On a retrouvé Amanda Palmer à Pigalle, la veille de son concert à la Boule Noire. Devant la salle, ils sont 5 ou 6 à nous attendre, sortis d’une autre époque. Corsetés, maquillés, travestis ; bottines en cuir, ombrelles en dentelle, porte-jarretelles, haut-de-forme... Il ne fait pas encore nuit à Pigalle, tout le monde les regarde. Et puis il y a Amanda Palmer, grande, impressionnante, en robe, bas résilles... pied cassé et béquilles. Nath avait pas mal d’idées pour ce Concert à emporter, et puis on s’est dit qu’on allait devoir tout revoir pour la faire marcher le moins possible. Bon. Visiblement il en faut plus à Palmer qu’une fracture pour rester tranquille. Elle était ouverte à toutes nos idées, voulait aller là-bas et puis là, et puis tiens là aussi ; alors qu’on n’osait pas lui demander de chanter et jouer de son ukulélé en marchant, c’est elle qui nous le proposait et faisait même une deuxième prise avec autant d’énergie et de plaisir.

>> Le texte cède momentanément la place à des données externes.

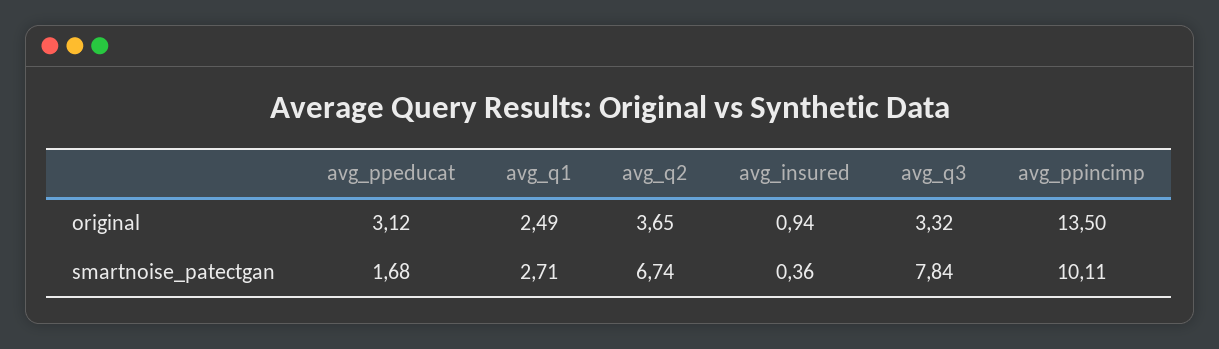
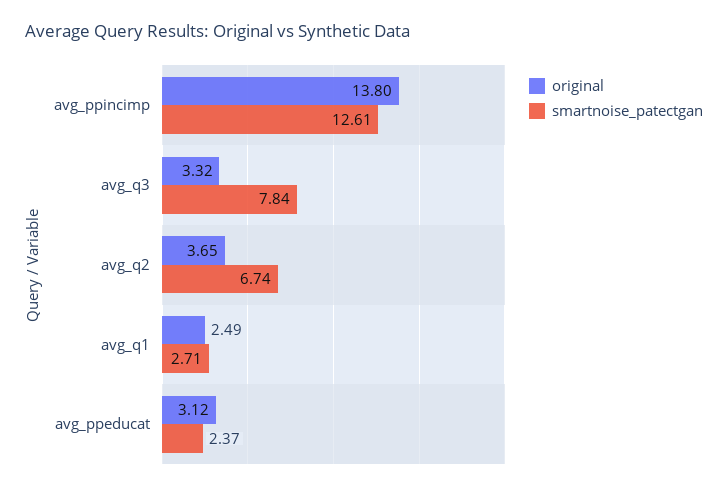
  {
    "original": {
      "avg_ppeducat": 3.12,
      "avg_q1": 2.49,
      "avg_q2": 3.65,
-     "avg_insured": 0.94,
      "avg_q3": 3.32,
-     "avg_ppincimp": 13.5
+     "avg_ppincimp": 13.8
    },
    "smartnoise_patectgan": {
-     "avg_ppeducat": 1.68,
+     "avg_ppeducat": 2.37,
      "avg_q1": 2.71,
      "avg_q2": 6.74,
-     "avg_insured": 0.36,
      "avg_q3": 7.84,
-     "avg_ppincimp": 10.11
+     "avg_ppincimp": 12.61
    }
  }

Elle avait envie de reprendre Brel. Brel, c’est casse-gueule, Brel c’est pas n’importe quoi. Amsterdam, surtout, et puis elle voulait commencer devant un sex-shop. Une caméra devant un sex-shop c’est jamais bien vu, alors on s’est fait insulter trois-quatre fois avant de réussir à être assez discret pour qu’Amanda commence à chanter. Et c’est ce qu’on appelle une claque, je crois qu’il fallait y être pour comprendre pourquoi à la fin on avait tous les larmes aux yeux et on n’osait trop rien dire, de peur de briser le truc qui s’était installé pendant cette chanson. Brel c’est casse-gueule mais Palmer elle y était, là, pendant 5 minutes, à Amsterdam, avec les marins, les putes et l’odeur de la bière.